The challenge to the Census Bureau is to discover how to combine designed data with organic data, to produce resources with the most efficient information-to-data ratio. This means we need to learn how surveys and censuses can be designed to incorporate transaction data continuously produced by the internet and other systems in useful ways. Combining data sources to produce new information not contained in any single source is the future. I suspect that the biggest payoff will lie in new combinations of designed data and organic data, not in one type alone.

To continue the monkey-typewriter metaphor, the internet and other computer systems are like typewriters that have an unknown set of keys disabled. Some keys are missing but we don’t know which ones are missing. They’re not capturing all behaviors in the society, just some. The Shakespearian library may or may not be result of the monkeys pounding on the keys. In contrast to the beauty of the bard’s words, we may only find pedestrian jingles and conclude that’s as good as it gets. We need designed data for the missing keys; then we need to piece them together with the masses of organic data from the present keys.

The combination of designed data with organic data is the ticket to the future.

3 Responses to “Designed Data” and “Organic Data”

  1. Aref N. Dajani and Caribert Irazi says:

    We find great value when statistical products found in academia, other governmental institutions, and industry are benchmarked to those produced by the Census Bureau.
    The University of Michigan’s Institute for Social Research, collaborating with Reuters, conducts the Survey of Consumers to calculate the Index of Consumer Expectations. Together with statistics generated from our monthly economic surveys, they become official components of the Index of Leading Economic Indictators. http://ns.umich.edu/index.html?Releases/2006/Jul06/reuters_bg
    Our National Crime and Victimization Survey is used alongside the Uniform Crime Reports from the Federal Bureau of Investigation to give a more precise assessment of crime in America. http://www2.fbi.gov/ucr/cius2009/about/crime_measures.html
    Finally, the new MIT billion prices index serves its stakeholders well when benchmarked against the U.S. Consumer Price Index, calculated through a number of our monthly surveys, including the Consumer Expenditures Survey. http://bpp.mit.edu/
    Our metadata painstakingly document our assumptions, definitions, and limitations.

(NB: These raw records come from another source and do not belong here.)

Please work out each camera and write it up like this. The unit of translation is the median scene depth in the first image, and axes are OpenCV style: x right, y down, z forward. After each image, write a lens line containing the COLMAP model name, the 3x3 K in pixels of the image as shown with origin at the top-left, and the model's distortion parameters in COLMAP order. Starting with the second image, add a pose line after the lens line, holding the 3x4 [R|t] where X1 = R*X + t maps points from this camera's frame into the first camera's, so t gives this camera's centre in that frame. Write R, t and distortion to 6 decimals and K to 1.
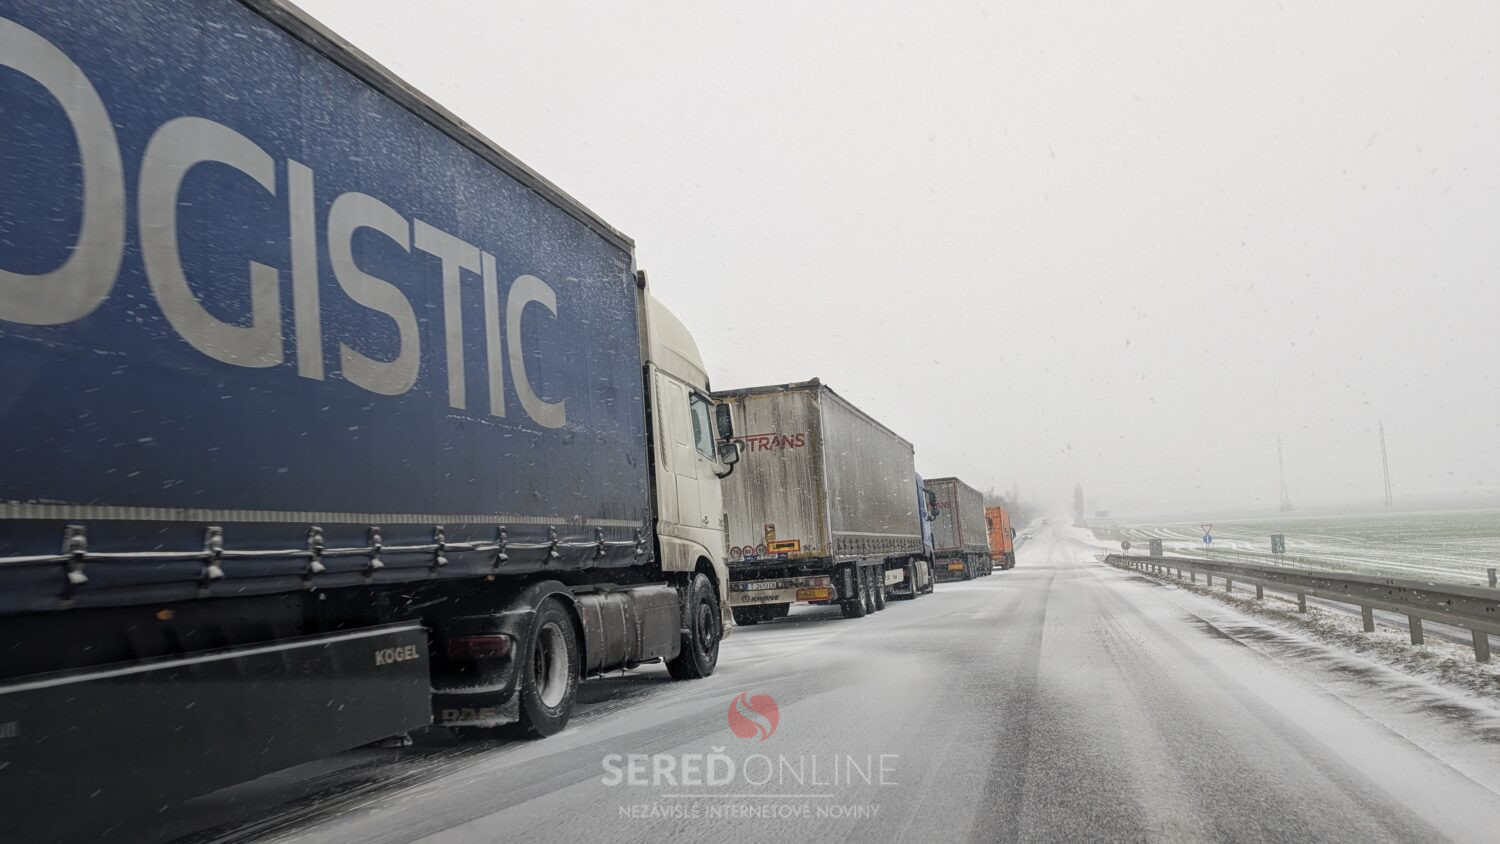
lens RADIAL K [[1127.8, 0, 770.7], [0, 1127.8, 426.0], [0, 0, 1]] dist [0.075896, -0.000598]
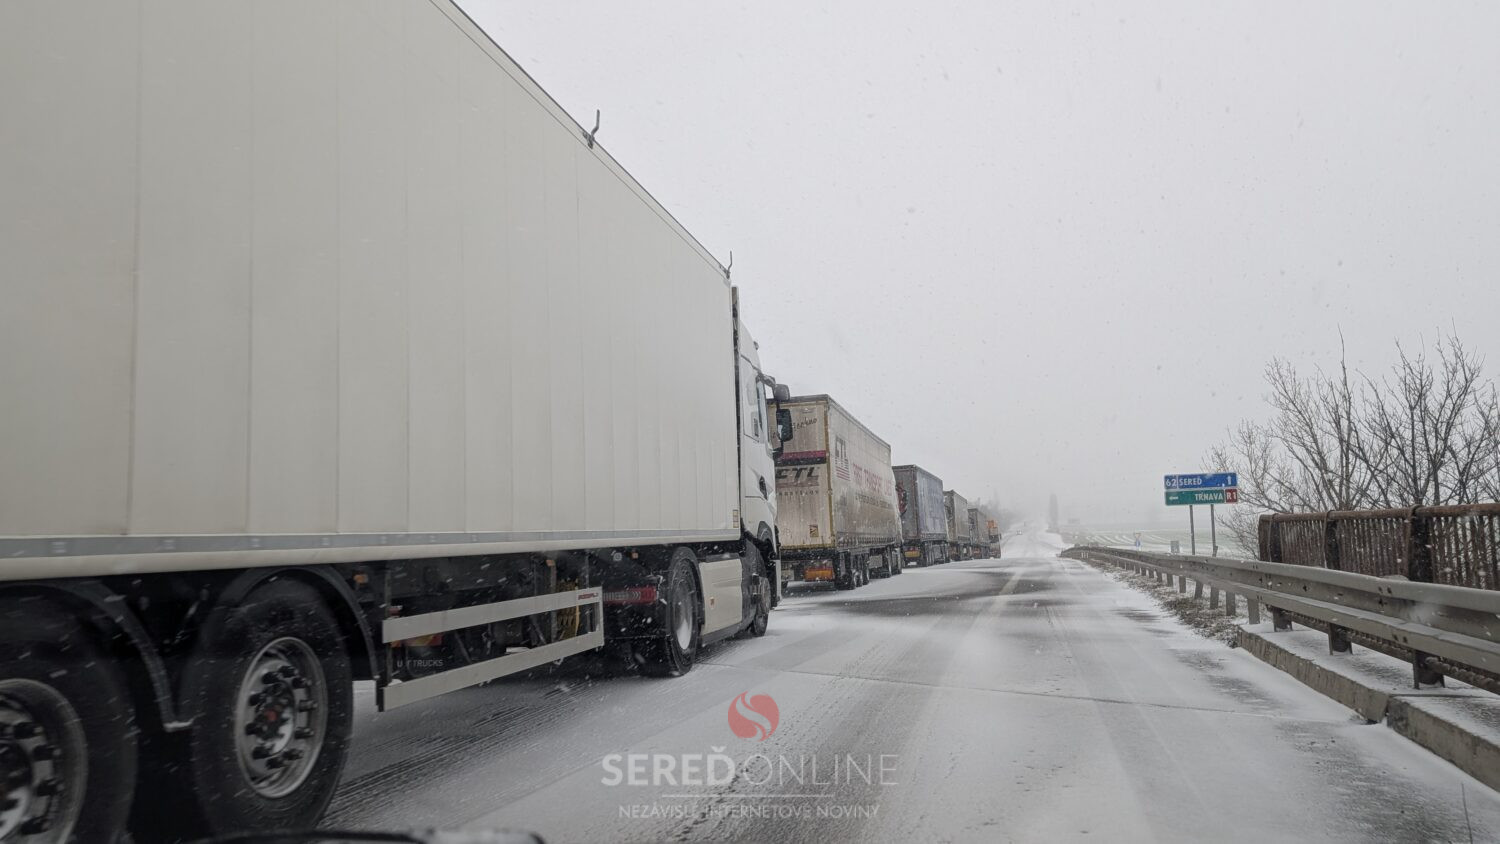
lens RADIAL K [[1093.9, 0, 756.4], [0, 1093.9, 422.3], [0, 0, 1]] dist [0.110443, -0.000890]
pose [[0.999867, 0.016233, -0.001307, -0.242120], [-0.016241, 0.999851, -0.005893, -0.095043], [0.001212, 0.005913, 0.999982, -1.023441]]
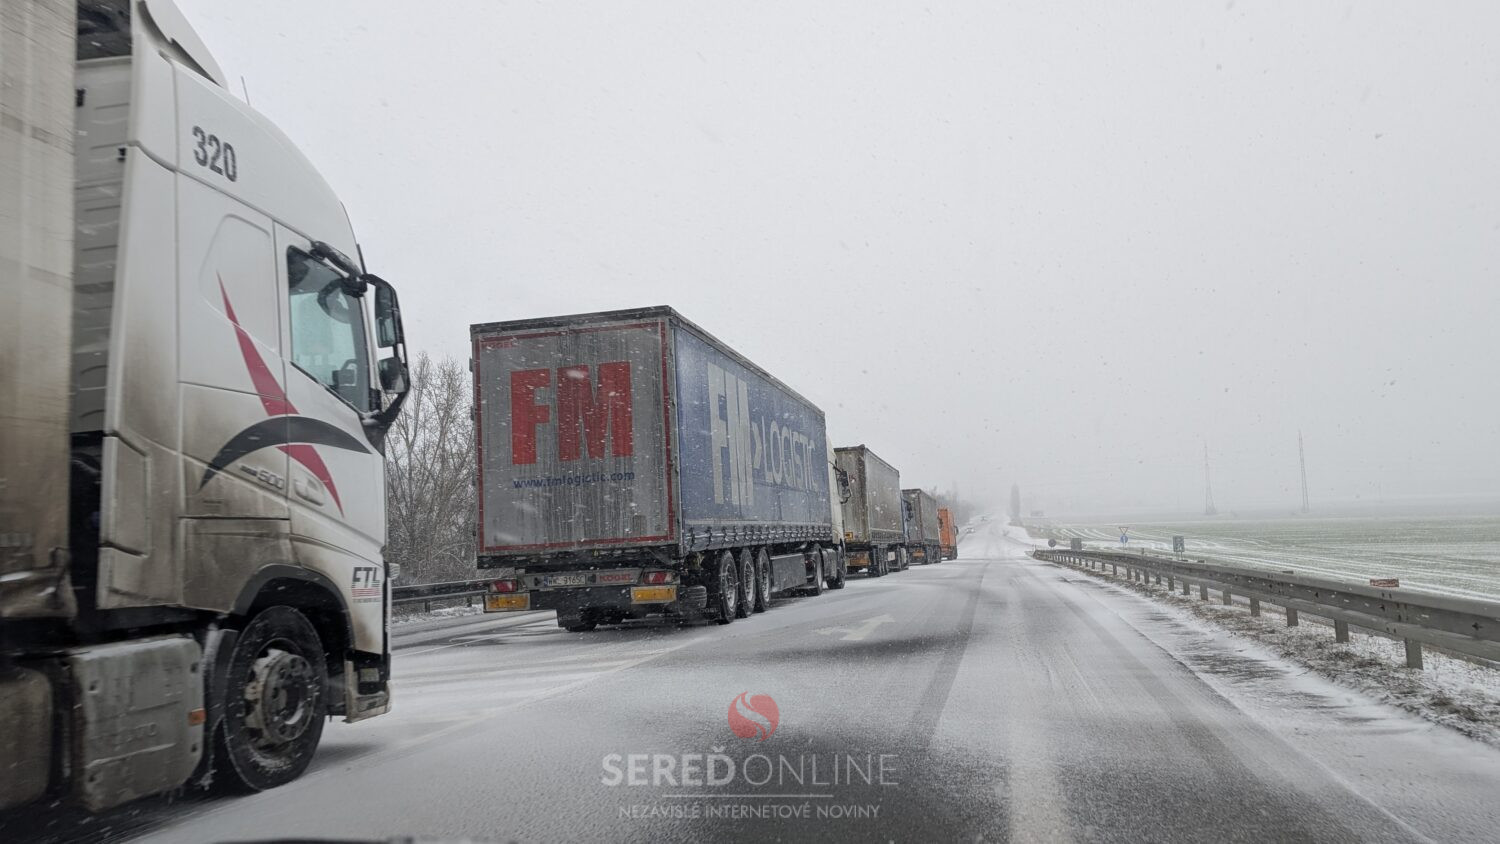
lens RADIAL K [[1113.2, 0, 746.9], [0, 1113.2, 411.4], [0, 0, 1]] dist [0.117681, -0.000969]
pose [[0.999370, 0.021742, 0.028066, -0.087675], [-0.021526, 0.999737, -0.007955, -0.034191], [-0.028232, 0.007346, 0.999574, -0.357535]]
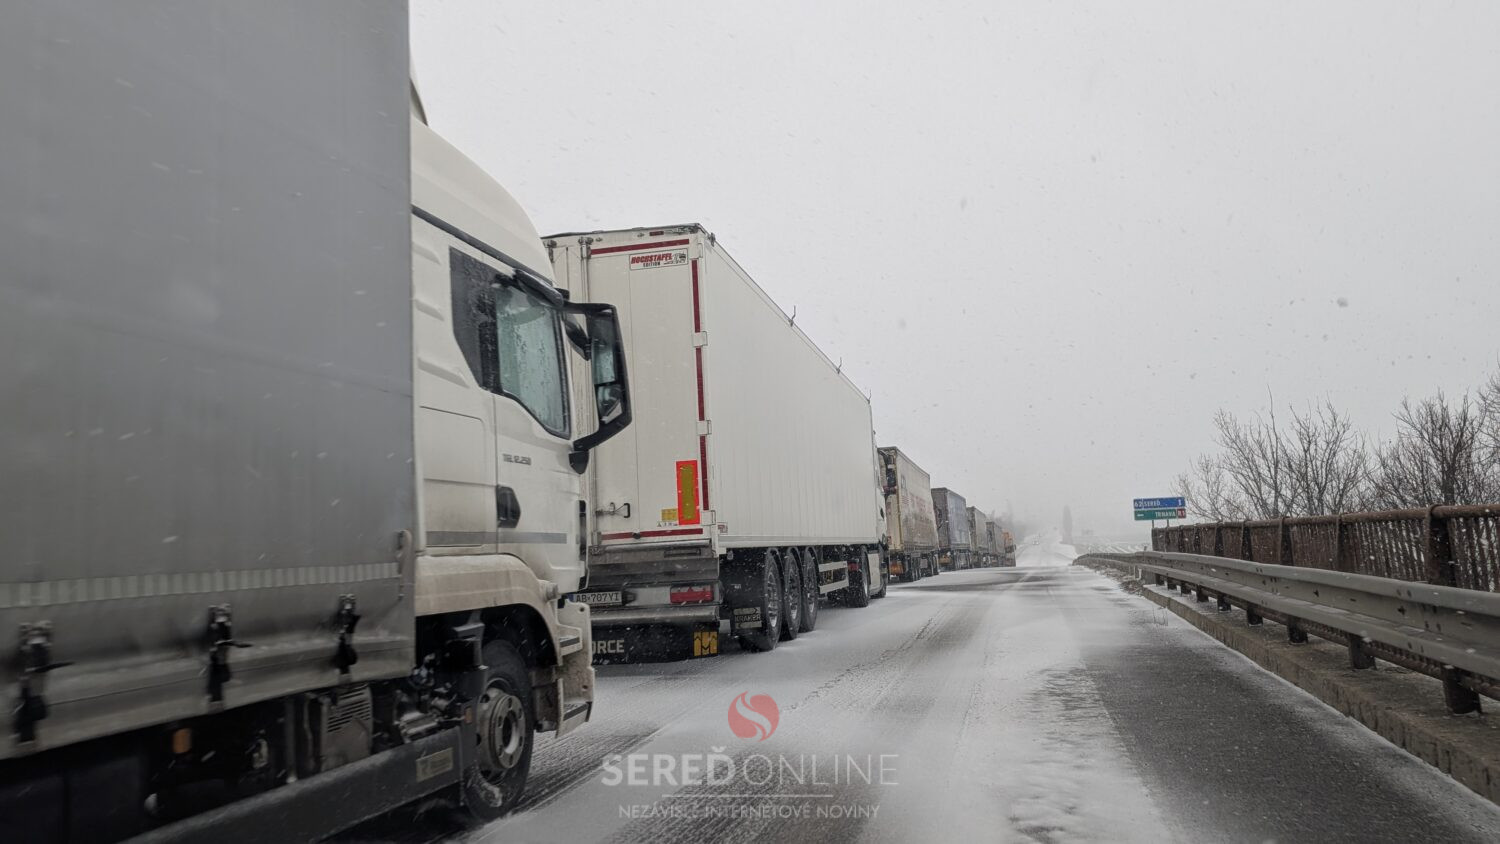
lens RADIAL K [[1093.9, 0, 756.4], [0, 1093.9, 422.3], [0, 0, 1]] dist [0.110443, -0.000890]
pose [[0.999900, 0.006615, -0.012480, -0.293331], [-0.006845, 0.999806, -0.018447, -0.112703], [0.012355, 0.018531, 0.999752, -1.247801]]
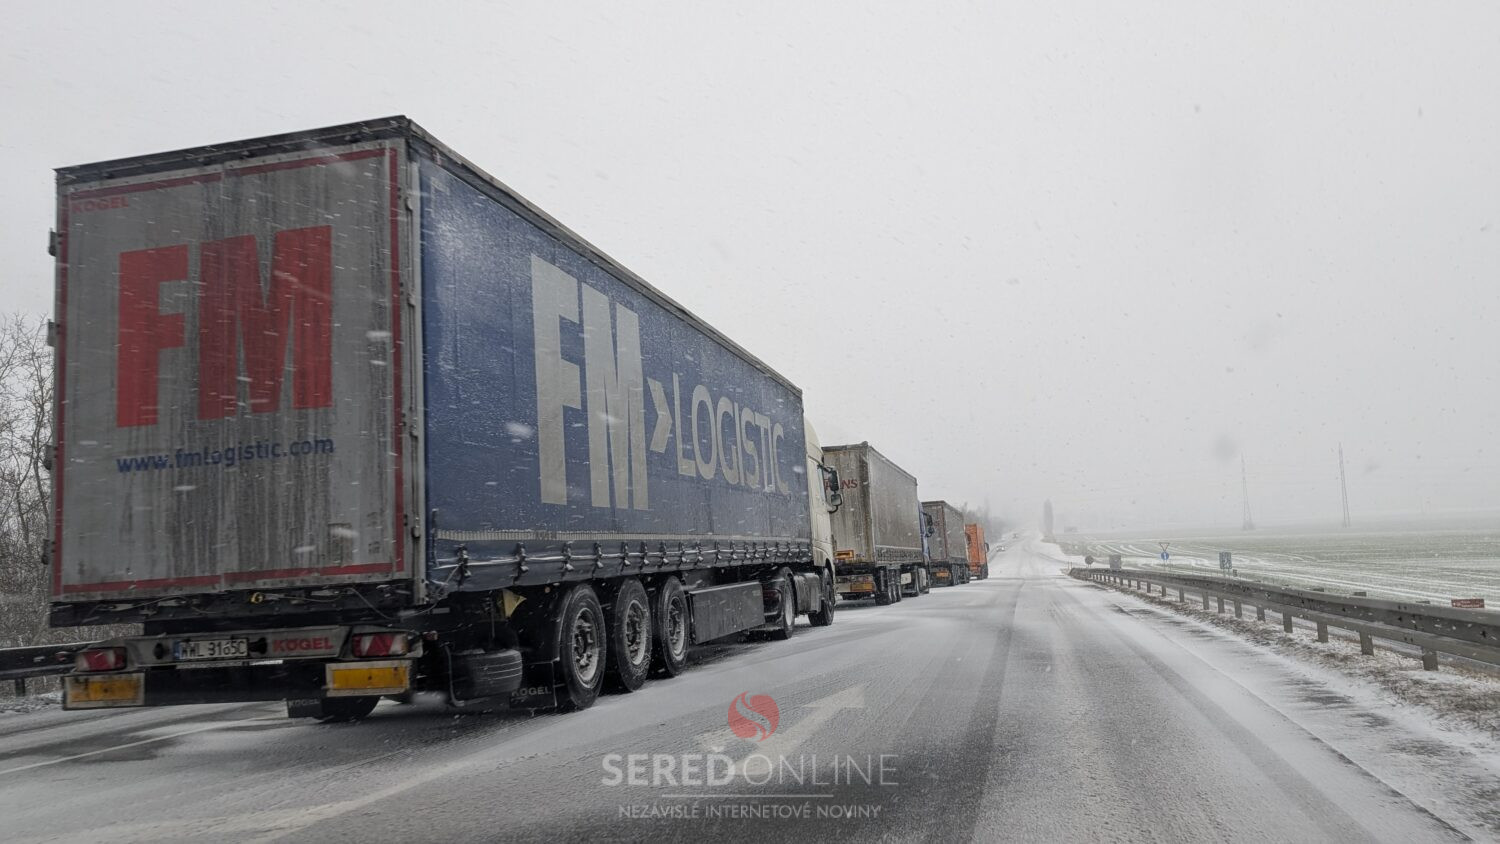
lens RADIAL K [[1118.3, 0, 750.8], [0, 1118.3, 427.0], [0, 0, 1]] dist [0.074606, 0.000089]
pose [[0.999867, 0.015482, 0.005219, -0.051834], [-0.015434, 0.999839, -0.009176, -0.020228], [-0.005361, 0.009094, 0.999944, -0.208781]]
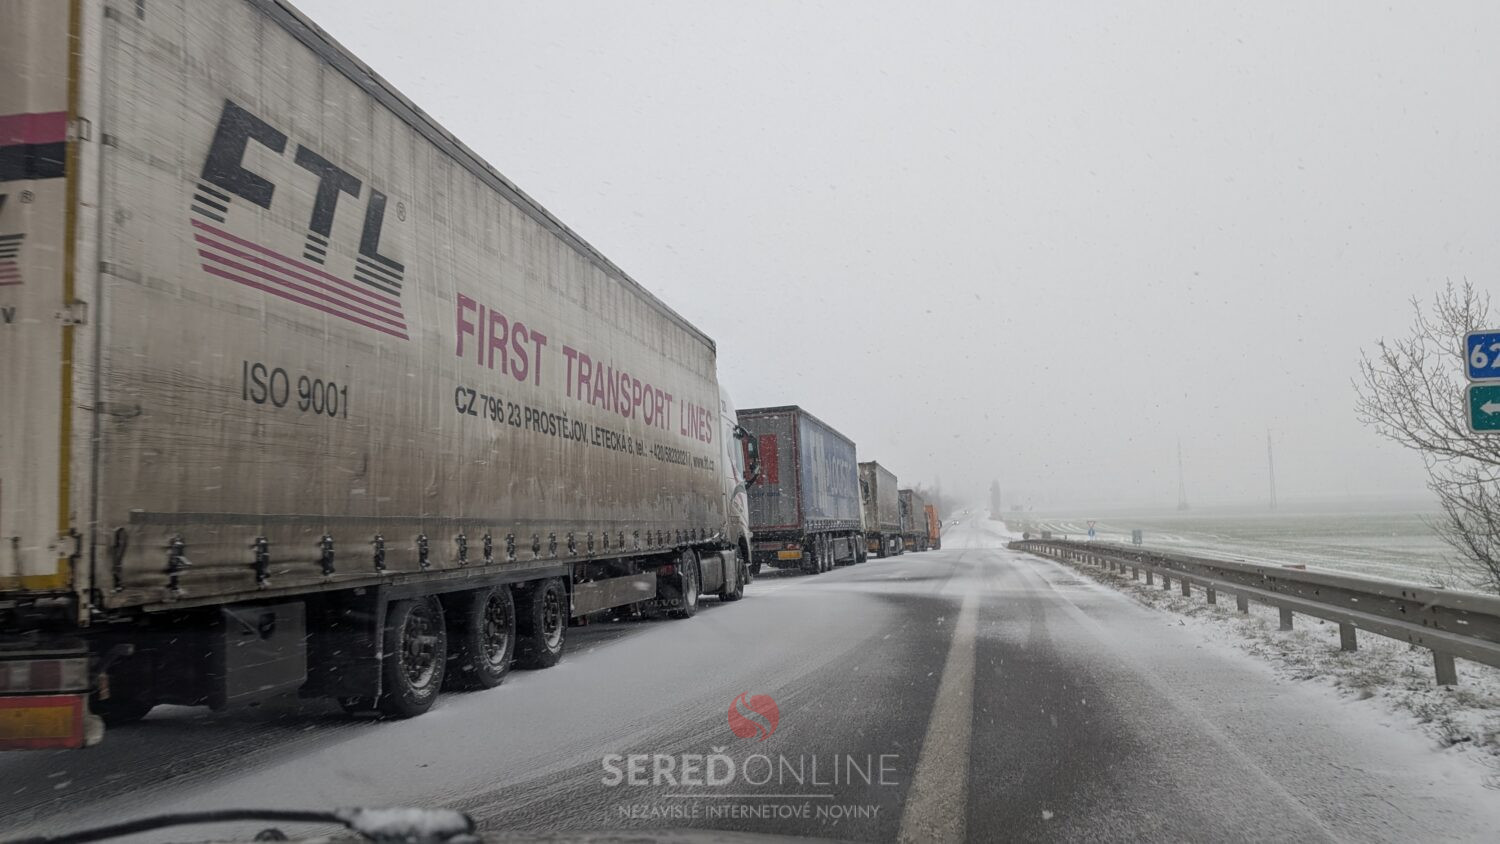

This well suits academia, other governmental agencies, and industry that benchmark against our statistical products.
    We believe that there will always be demand for our statistical products. We believe that our data have value far beyond their pre-specified purpose.
    Aref Dajani, Mathematical Statistician, Demographic Statistical Methods Division and Caribert Irazi, Survey Statistician, Foreign Trade Division

  2. Finding the difference between data and information is hard. Especially since we live in the world where there immense amount of data. We often get lost what is useful and what is not. I agree with the quote “The combination of designed data with organic data is the ticket to the future.”

  3. Jim Pruitt says:

    I find it disheartening that it is April 2013 and this post has only been viewed 478 times. Director Groves, I find your words cogent and prophetic. I agree with your assessment that a combination of both designed and organic data are the future.

    I hope your time as Provost at Georgetown is rewarding.